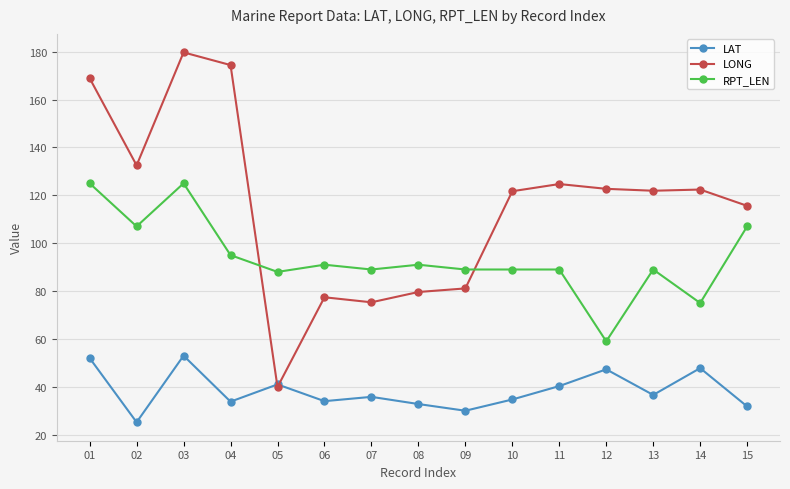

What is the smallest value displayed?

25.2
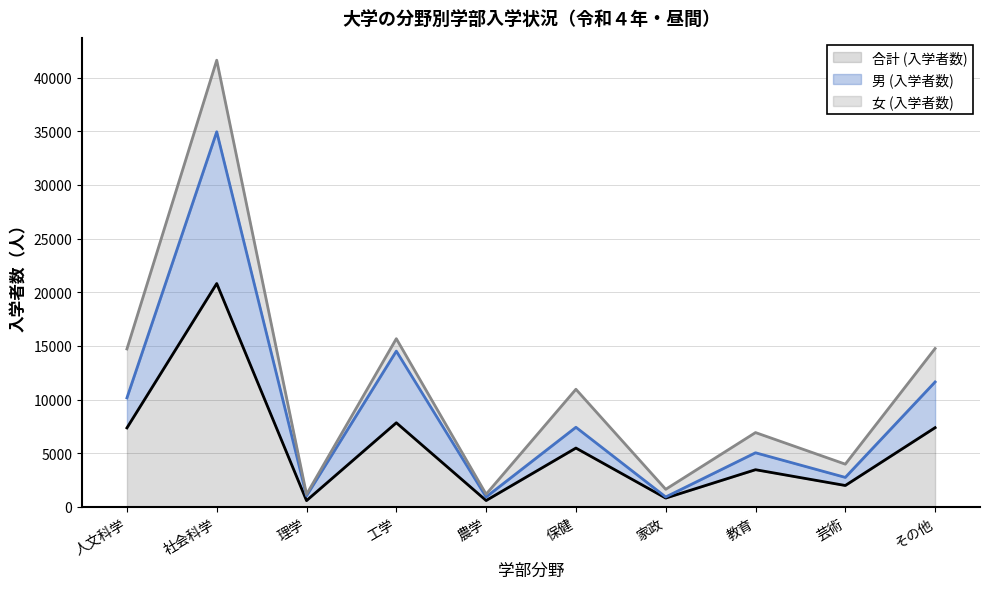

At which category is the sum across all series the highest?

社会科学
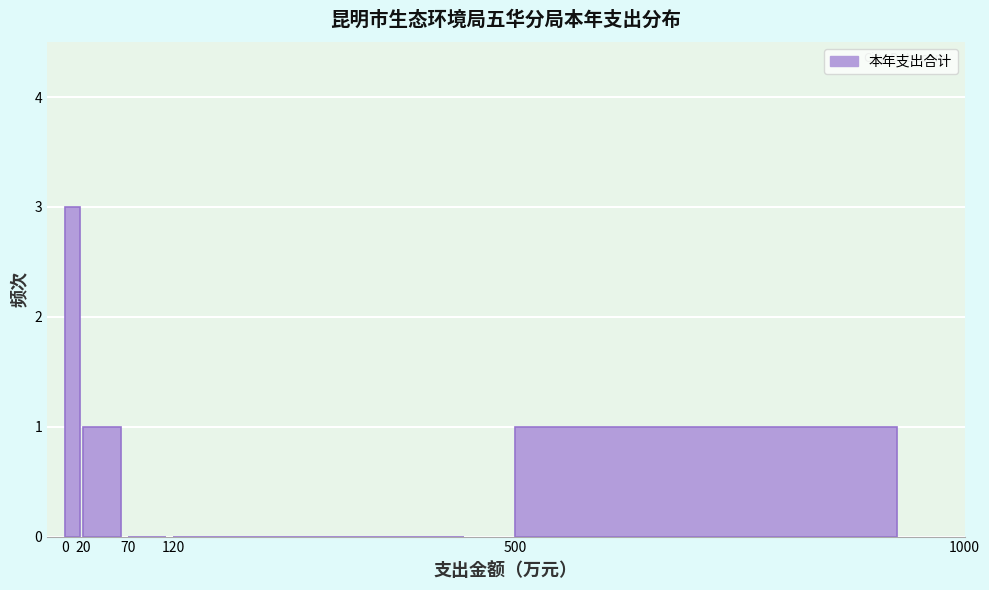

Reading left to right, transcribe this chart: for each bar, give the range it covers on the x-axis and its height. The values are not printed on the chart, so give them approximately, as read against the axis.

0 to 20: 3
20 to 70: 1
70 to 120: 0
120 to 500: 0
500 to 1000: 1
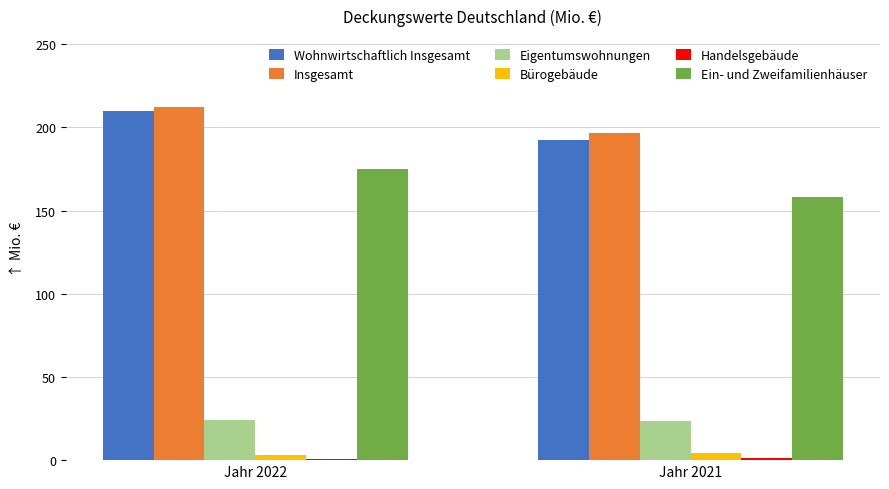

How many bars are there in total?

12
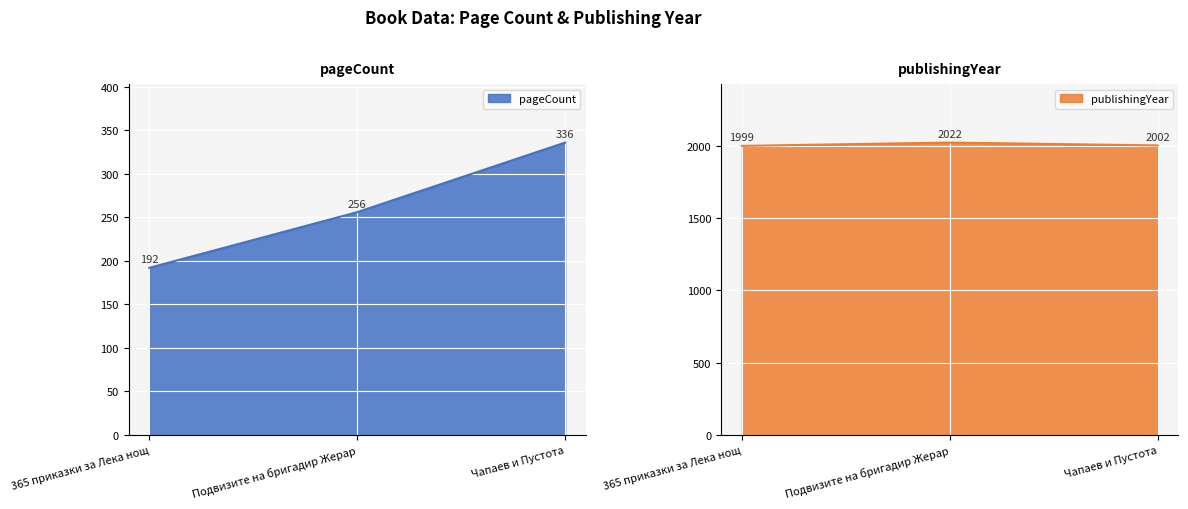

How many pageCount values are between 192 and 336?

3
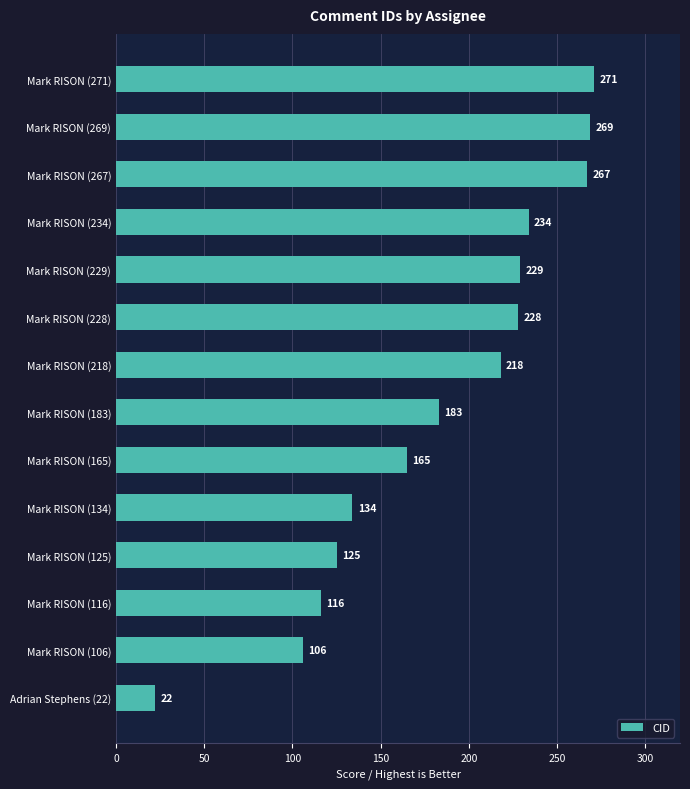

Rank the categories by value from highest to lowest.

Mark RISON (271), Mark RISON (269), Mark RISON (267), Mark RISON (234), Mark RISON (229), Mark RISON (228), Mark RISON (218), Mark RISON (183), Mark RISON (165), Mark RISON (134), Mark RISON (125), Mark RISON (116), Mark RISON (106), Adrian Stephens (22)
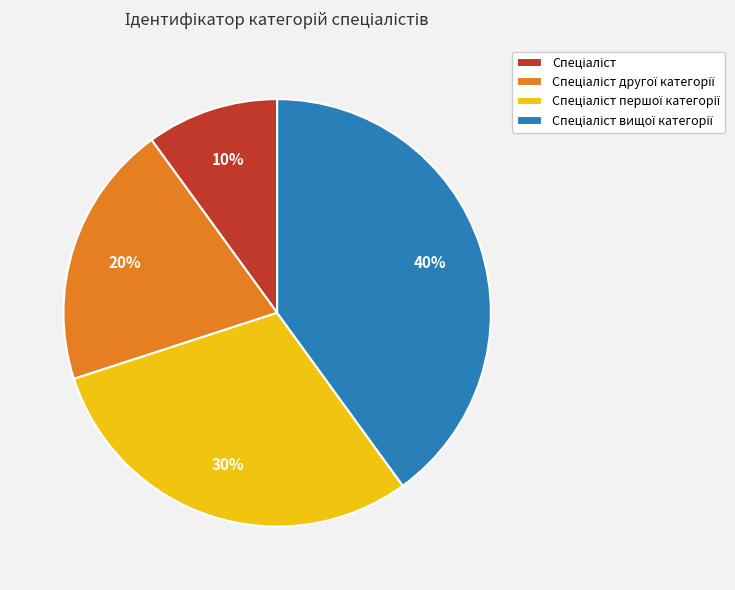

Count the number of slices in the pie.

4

*Required work*: Copy out all of the records above word for word, omitting the pictures.

*Written response*:
What is the smallest value displayed?

25.2

At which category is the sum across all series the highest?

社会科学

Reading left to right, transcribe this chart: for each bar, give the range it covers on the x-axis and its height. The values are not printed on the chart, so give them approximately, as read against the axis.

0 to 20: 3
20 to 70: 1
70 to 120: 0
120 to 500: 0
500 to 1000: 1

How many bars are there in total?

12

How many pageCount values are between 192 and 336?

3

Rank the categories by value from highest to lowest.

Mark RISON (271), Mark RISON (269), Mark RISON (267), Mark RISON (234), Mark RISON (229), Mark RISON (228), Mark RISON (218), Mark RISON (183), Mark RISON (165), Mark RISON (134), Mark RISON (125), Mark RISON (116), Mark RISON (106), Adrian Stephens (22)

Count the number of slices in the pie.

4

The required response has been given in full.